Selon le président de l’arrondissement de la Tour Hassan, 18 élus étiquetés RNI sur les 23 qui la soutenaient ont rejoint un nouveau groupe. Ce dernier devait se réunir ce lundi 18 septembre pour décider des voies administratives, voire politiques, à suivre pour obtenir sa démission dans les délais les plus brefs.

Asmaa Rhlalou est accusée de ne pas déléguer ni de communiquer, avec une concentration des prises de décisions, une gestion décriée, un vocable qualifié d’ »arrogant » voire d’ »insultant » à l’égard des élus de la majorité et de l’opposition, une marginalisation des conseillers, du favoritisme au profit de son premier cercle…

Un comportement jugé insupportable qui a conduit sa base à se révolter et à solliciter la direction du parti pour que ce dernier mette fin à un conflit « qui s’éternise depuis son arrivée aux affaires ».

« Les élus du RNI sollicite l’intervention personnelle du chef du parti »

Or, il faudra attendre la moitié du mandat de la présidente, soit octobre 2024, pour engager une procédure de destitution après le vote nécessaire de deux tiers des élus, soit 54 votants. Sûr de lui, notre interlocuteur avance que le parti de la Colombe va pourtant l’obliger à présenter sa démission.

« Elle fera tout son possible pour se maintenir à son poste, c’est certain. Mais face au rejet qu’elle inspire à ses anciens soutiens, le chef du RNI n’aura d’autre choix que d’intervenir personnellement et de manière ferme pour la pousser à partir », affirme Driss Razi, qui juge « impossible » d’attendre une année supplémentaire pour obtenir son départ par le biais d’un vote des élus.
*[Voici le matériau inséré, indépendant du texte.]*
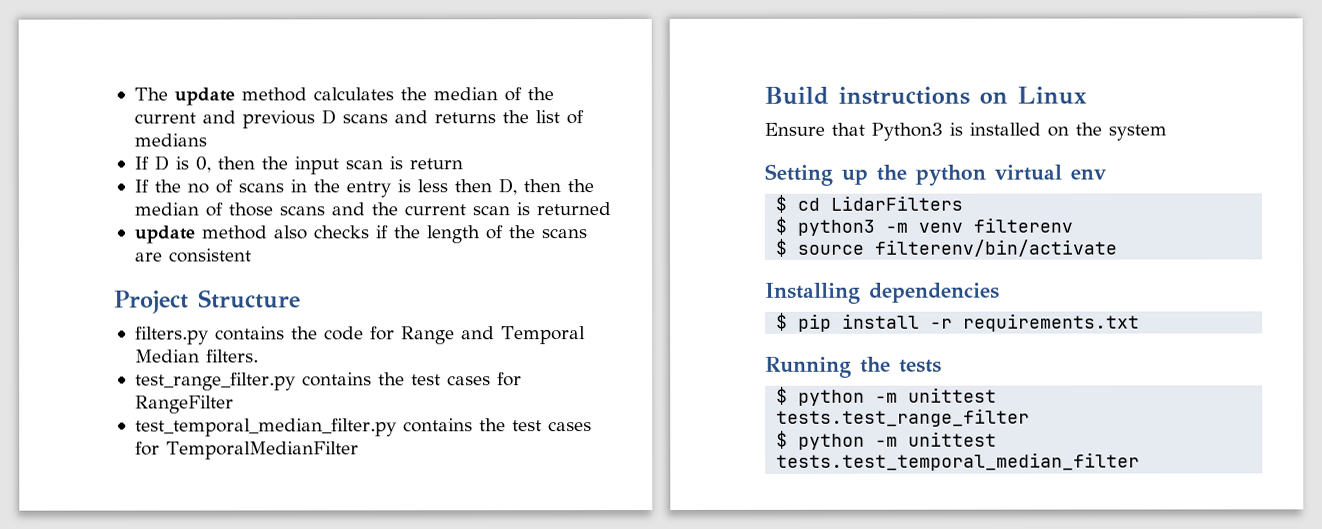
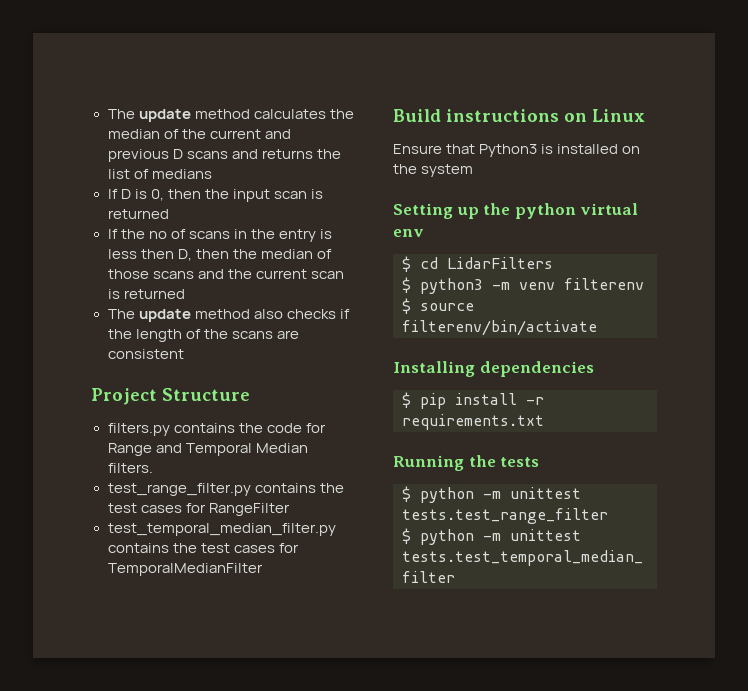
[408,158,463,170] return -> [107,209,169,219] returned
(611, 209) none -> [107,309,135,319] The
En cas de maintien à son poste, le président d’arrondissement va jusqu’à menacer de paralysie l’activité de la mairie, qui sera désertée par les élus de la majorité municipale et par conséquent incapable d’adopter les règlements et les budgets nécessaires à son fonctionnement.
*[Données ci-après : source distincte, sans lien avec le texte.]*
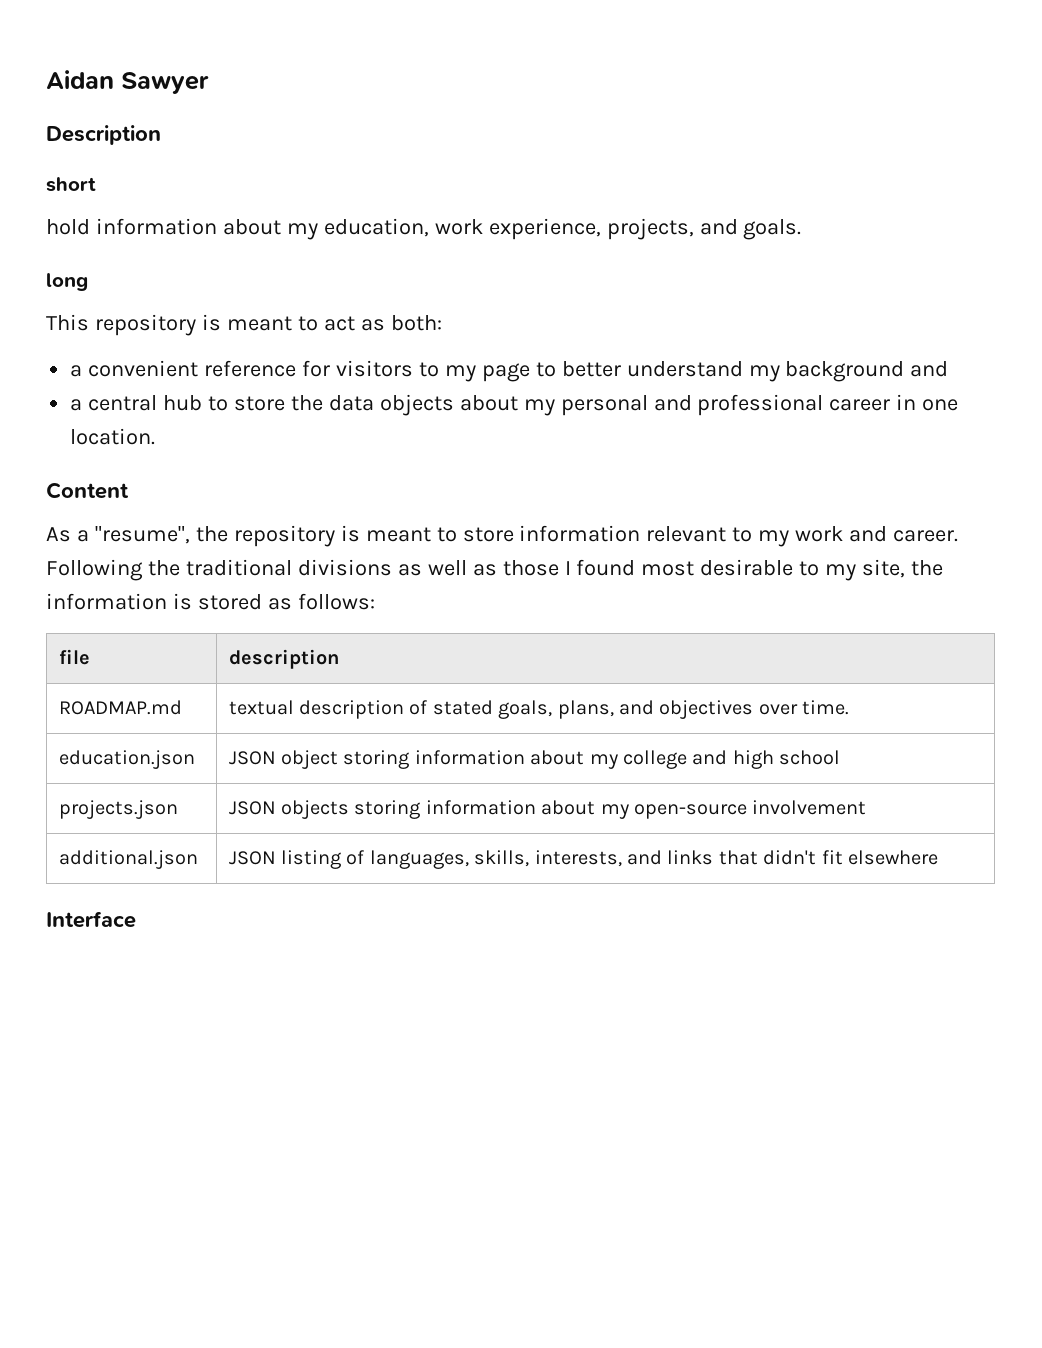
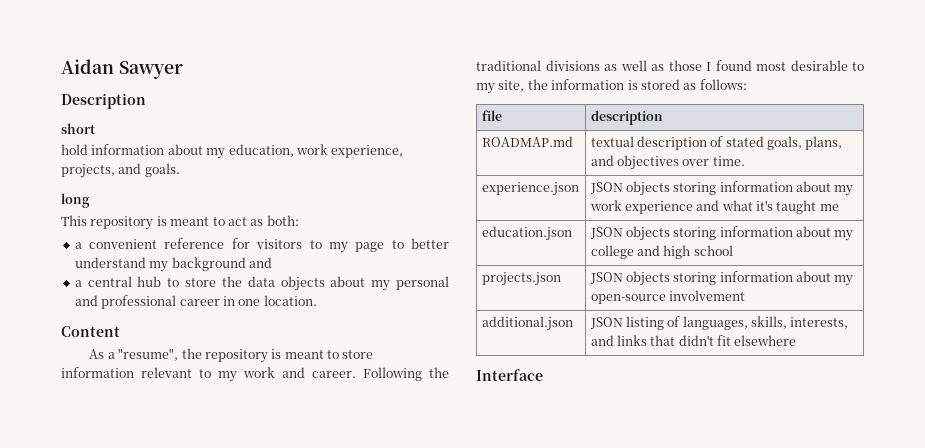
(850, 707) none -> [481,182,579,196] [589,181,854,196] [589,200,839,214] // experience.json | JSON objects storing information about my work experience and what it's taught me
[281,750,339,769] object -> [625,226,670,241] objects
« La FGD table sur une procédure de destitution »

Visiblement moins optimiste sur un départ volontaire de la présidente, le conseiller Omar Hyani (FGD) confirme cependant « un point de non-retour » dans les rangs municipaux du parti de la Colombe.
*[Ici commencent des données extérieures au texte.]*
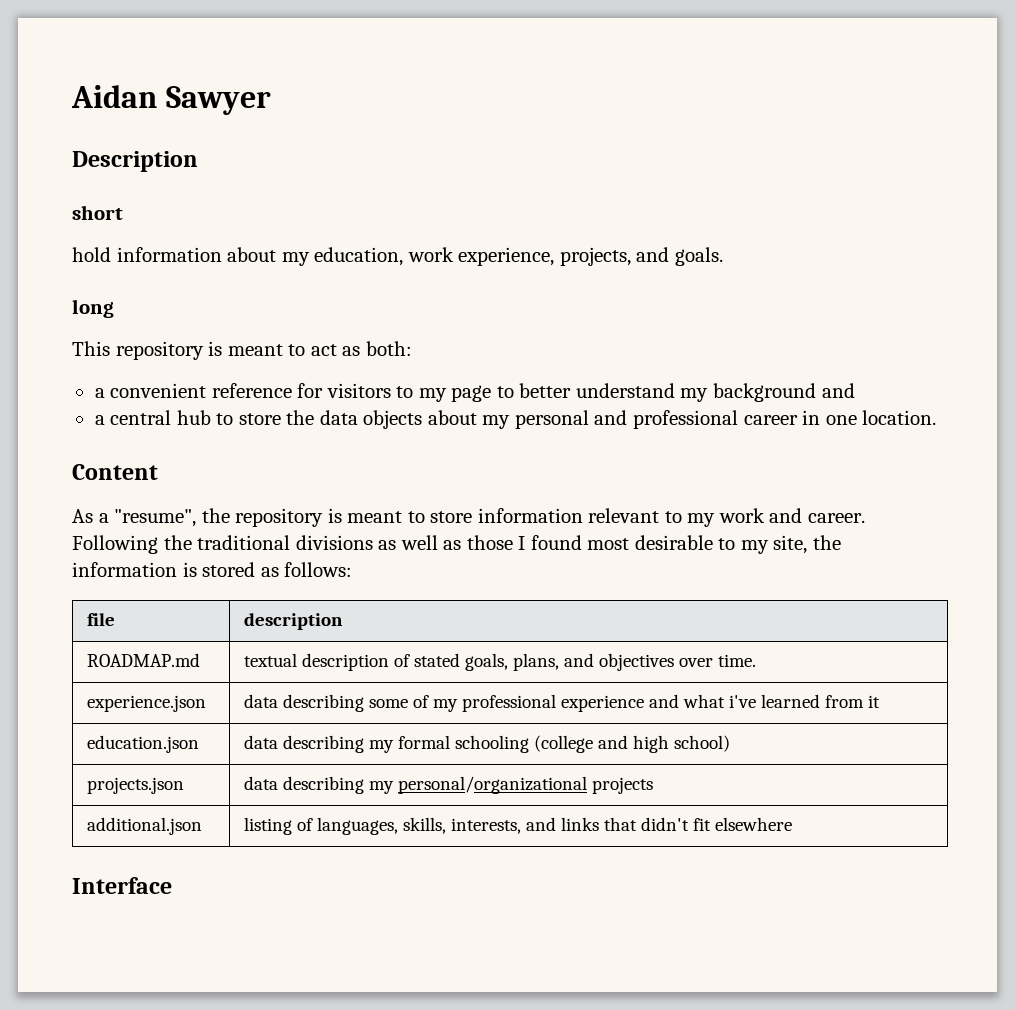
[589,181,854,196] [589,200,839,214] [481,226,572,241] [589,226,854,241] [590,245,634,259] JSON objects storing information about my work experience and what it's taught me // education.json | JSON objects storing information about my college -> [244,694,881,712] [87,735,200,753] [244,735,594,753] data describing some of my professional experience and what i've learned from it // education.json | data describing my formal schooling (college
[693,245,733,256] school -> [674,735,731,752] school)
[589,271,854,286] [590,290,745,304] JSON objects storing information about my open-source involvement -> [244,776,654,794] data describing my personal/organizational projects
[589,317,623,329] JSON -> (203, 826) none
A l’instar du conseiller dissident RNI Driss Razi, Omar Hayani accuse pêle-mêle l’édile d’être « incompétente dans la gestion locale, autoritaire et arrogante », de « n’écouter personne, vouloir tout faire toute seule y compris laminer les droits de l’opposition, réduire le temps et le droit de parole ».

Entre les élus du RNI qui ont créé leur groupe dissident, les mécontents du PAM et de l’Istiqlal − sans compter ceux de l’opposition (FGD, USFP, PJD) −, Asmaa Rhlalou n’a, selon l’élu, plus aucune majorité pour diriger la mairie, à savoir un minimum de 41 voix pour être en mesure d’appliquer sa politique. A ce propos, le vote du conseil, prévu le 5 octobre et qui sera consacré à l’examen du budget 2024 de la capitale, montrera le blocage des discussions et surtout l’absence de majorité pour l’adopter.

« Si le blocage perdure, il faudra certainement attendre encore un an, c’est-à-dire le terme de la moitié de son mandat, pour que les élus puissent voter à la majorité des deux tiers une procédure pour la destituer », déclare Omar Hyani, précisant que le budget de la ville sera validé par le Wali.

Faute de démission volontaire, notre interlocuteur juge ce scénario « crédible voire salutaire » pour que le conseil municipal de la capitale puisse retrouver un fonctionnement sain après des années d’affrontements.